▶ **What you have to do**
Take each line of the data that contains the string "Example" and copy it.

▶ **Information shown**

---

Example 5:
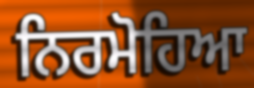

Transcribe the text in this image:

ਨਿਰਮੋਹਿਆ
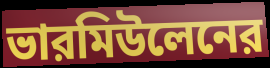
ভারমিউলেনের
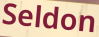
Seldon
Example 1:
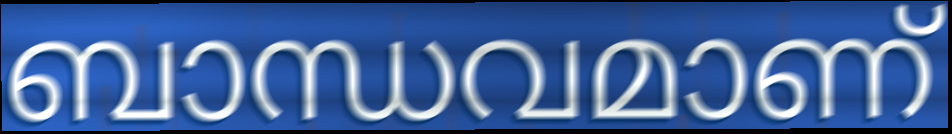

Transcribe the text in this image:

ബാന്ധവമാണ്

* * *

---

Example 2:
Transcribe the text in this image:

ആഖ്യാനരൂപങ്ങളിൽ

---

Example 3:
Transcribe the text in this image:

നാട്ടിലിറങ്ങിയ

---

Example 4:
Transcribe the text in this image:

--

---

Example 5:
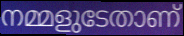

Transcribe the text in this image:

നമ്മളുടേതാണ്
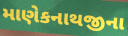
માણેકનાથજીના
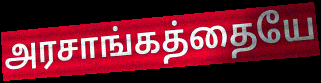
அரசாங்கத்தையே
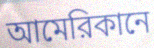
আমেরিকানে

▶ **Task answer**
Example 5:
Example 1:
Example 2:
Example 3:
Example 4:
Example 5:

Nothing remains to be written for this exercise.